= Beginning of Section =

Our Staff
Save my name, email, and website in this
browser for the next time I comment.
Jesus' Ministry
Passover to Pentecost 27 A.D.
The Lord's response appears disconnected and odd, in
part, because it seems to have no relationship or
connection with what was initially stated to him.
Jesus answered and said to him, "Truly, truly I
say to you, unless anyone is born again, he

= End of Section =

## Problem to work on
Look above for every line with the word "Jesus" and copy it.

## Solution to the problem
Jesus' Ministry
Jesus answered and said to him, "Truly, truly I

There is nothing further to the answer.